He drew a calmer breath and looked at Jessad, who nodded a reassuring satisfaction.

viii

The webbery of ladders stretched before and behind, a maze of tubes across the overhead, and it was bitterly cold. Damon shone the beam one way and the other, reached for a railing, sank down on the gridwork as Josh sank down by him, the breather-sounds loud, strained. His head pounded. Not enough air, not fast enough for exertion; and the maze they were in… branched. There was logic to it: the angles were precise; it was a matter of counting. He tried to keep track.

“Are we lost?” Josh asked between gasps.

He shook his head, angled the beam up, the way they should go. Mad to have tried this, but they were alive, in one piece. “Next level,” he said, “ought to be two. I figure… we go out… take a look, how things are out there…”

Josh nodded. G flux had stopped. They still heard noise, unsure in this maze where it came from. Distant shouts. Once a booming shock he thought might be the great seals. It seemed better; he hoped… moved, with a clattering ringing of the metal, reached for the rail again and started to climb, the last climb. He was overwhelmingly anxious, for Elene, for everything he had cut himself off from in coming this way… No matter the hazard, he had to get out.

There was a static sputter. It boomed through the tunnels and echoed.

“Com,” he said. It was coming back together, all of it.

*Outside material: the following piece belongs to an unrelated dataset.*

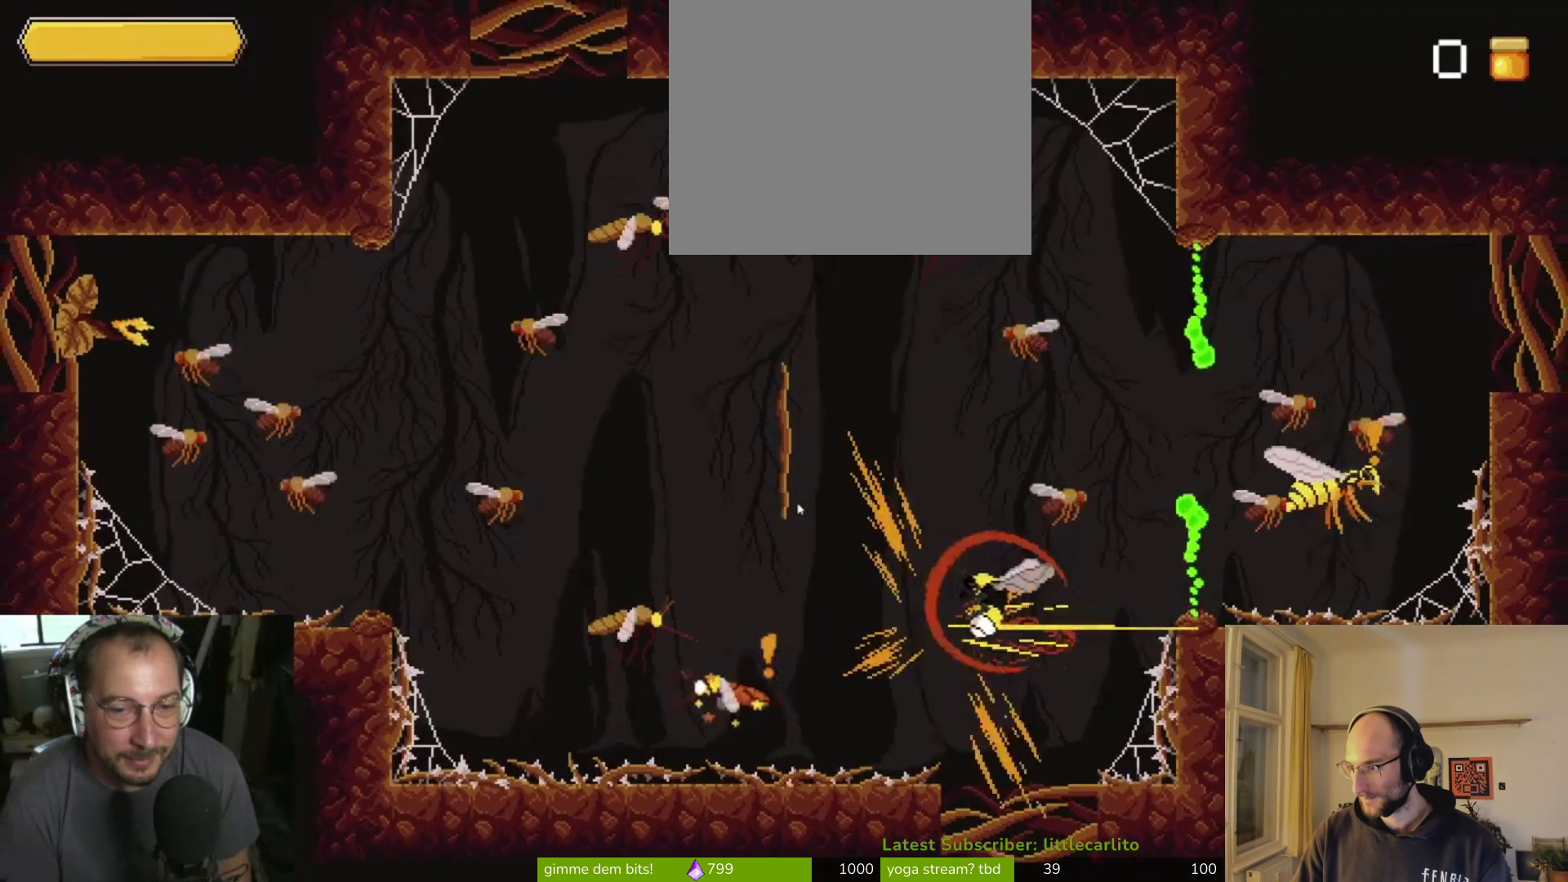
{"buttons": [], "left_stick": "up-right", "right_stick": "center", "events": [[100, "CIRCLE", "up"], [167, "CIRCLE", "down"], [233, "CIRCLE", "up"], [300, "CIRCLE", "down"], [367, "CIRCLE", "up"], [467, "CIRCLE", "down"], [500, "CIRCLE", "up"]]}
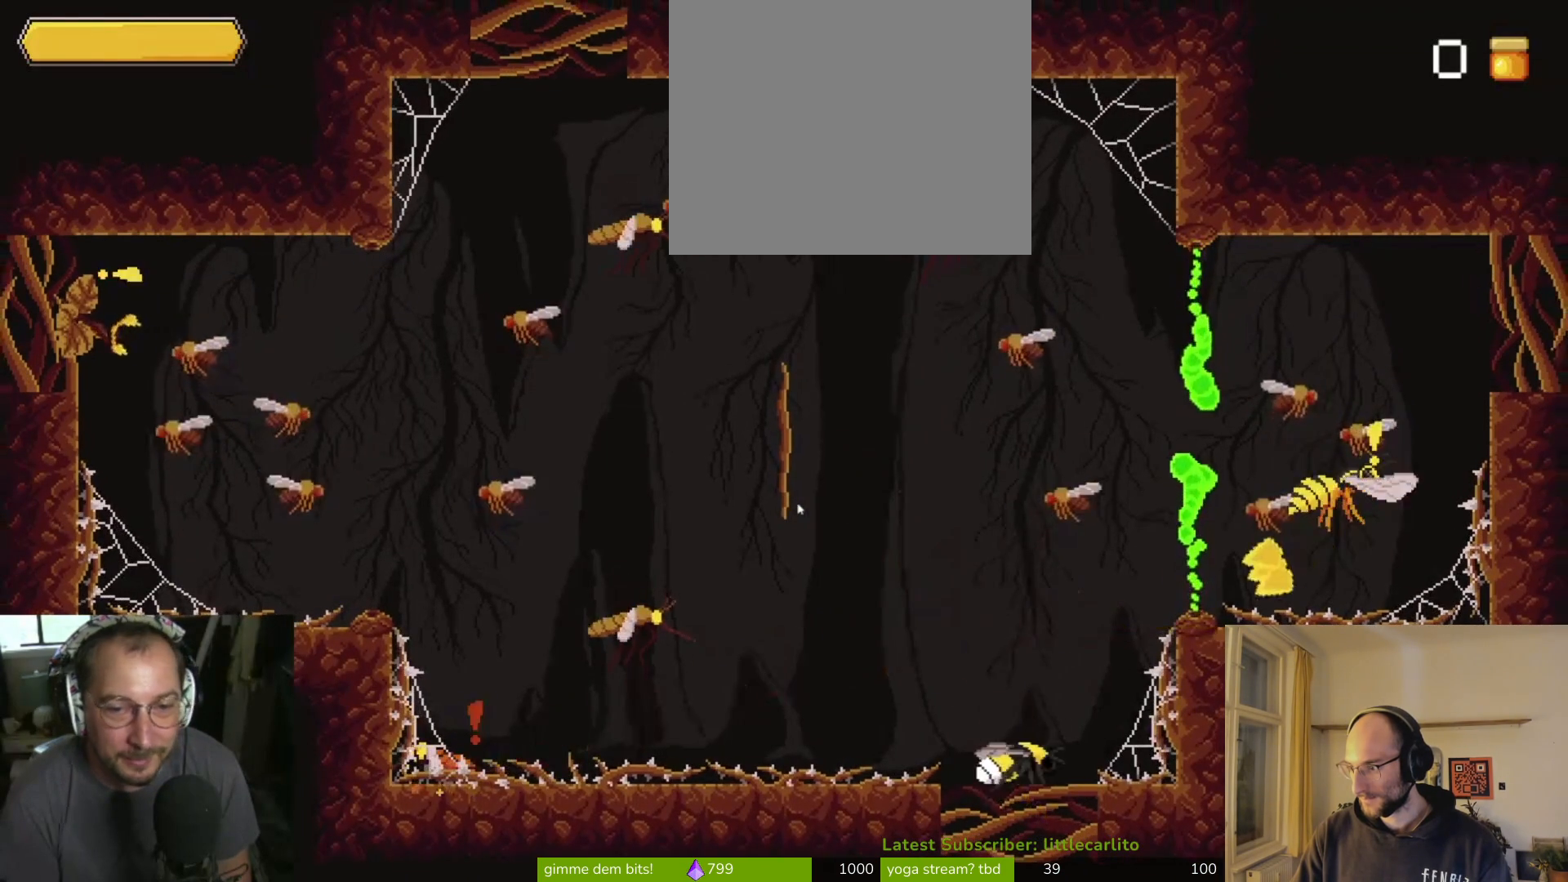
{"buttons": [], "left_stick": "down", "right_stick": "center", "events": [[200, "left_stick", "center"], [300, "CROSS", "down"], [367, "left_stick", "down"], [433, "CROSS", "up"]]}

“This is a general announcement. We are approaching G stabilization. We ask that all citizens keep to their present areas and do not attempt to cross section lines. There is still no word from the Fleet, and none is expected yet. Scan remains clear. We do not anticipate military action in the vicinity of this station… It is with extreme sorrow that we report the death of Angelo Konstantin at the hand of rioters and the disappearance in violence of other members of the family. If any have reached safety, please contract station central as soon as possible, any Konstantin relative, or any knowing their whereabouts, please contact station central immediately. Councillor Jon Lukas remains acting stationmaster in this crisis. Please give full cooperation to Lukas Company personnel who are fulfilling security duties in this emergency.”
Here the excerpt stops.